/* $NetBSD: memset.S,v 1.2 2017/08/29 15:00:23 ryo Exp $ */
/*-
* Copyright (c) 2014 The NetBSD Foundation, Inc.
* All rights reserved.
*
* This code is derived from software contributed to The NetBSD Foundation
* by Matt Thomas of 3am Software Foundry.
*
* Redistribution and use in source and binary forms, with or without
* modification, are permitted provided that the following conditions
* are met:
* 1. Redistributions of source code must retain the above copyright
* notice, this list of conditions and the following disclaimer.

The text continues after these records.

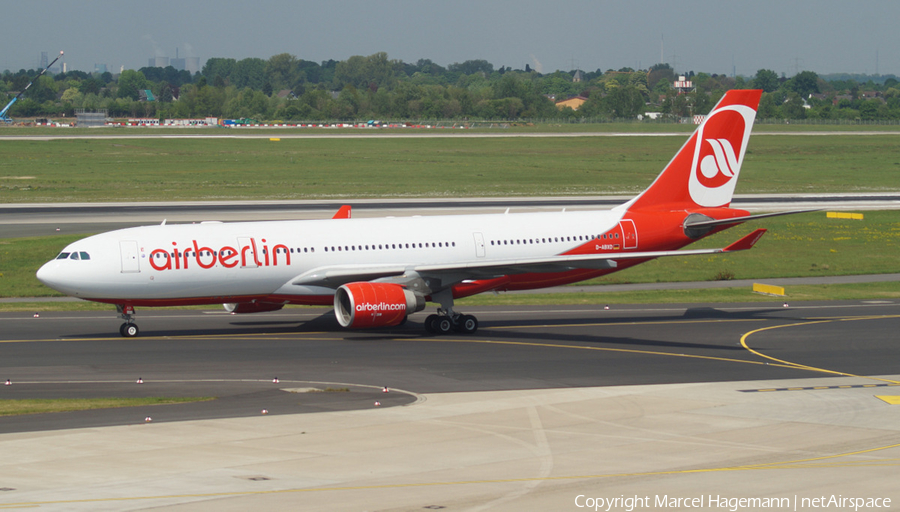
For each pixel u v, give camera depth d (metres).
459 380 118.88
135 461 77.31
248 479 71.62
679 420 94.56
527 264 157.12
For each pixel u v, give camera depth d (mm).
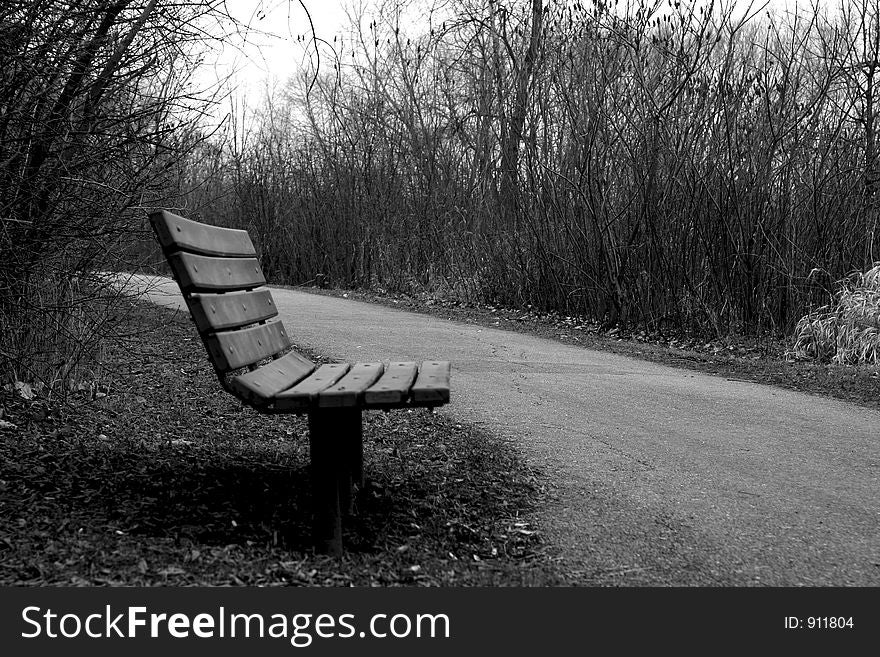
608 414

* 2. Redistributions in binary form must reproduce the above copyright
* notice, this list of conditions and the following disclaimer in the
* documentation and/or other materials provided with the distribution.
*
* THIS SOFTWARE IS PROVIDED BY THE NETBSD FOUNDATION, INC. AND CONTRIBUTORS
* ``AS IS'' AND ANY EXPRESS OR IMPLIED WARRANTIES, INCLUDING, BUT NOT LIMITED
* TO, THE IMPLIED WARRANTIES OF MERCHANTABILITY AND FITNESS FOR A PARTICULAR
* PURPOSE ARE DISCLAIMED. IN NO EVENT SHALL THE FOUNDATION OR CONTRIBUTORS
* BE LIABLE FOR ANY DIRECT, INDIRECT, INCIDENTAL, SPECIAL, EXEMPLARY, OR
* CONSEQUENTIAL DAMAGES (INCLUDING, BUT NOT LIMITED TO, PROCUREMENT OF
* SUBSTITUTE GOODS OR SERVICES; LOSS OF USE, DATA, OR PROFITS; OR BUSINESS
* INTERRUPTION) HOWEVER CAUSED AND ON ANY THEORY OF LIABILITY, WHETHER IN
* CONTRACT, STRICT LIABILITY, OR TORT (INCLUDING NEGLIGENCE OR OTHERWISE)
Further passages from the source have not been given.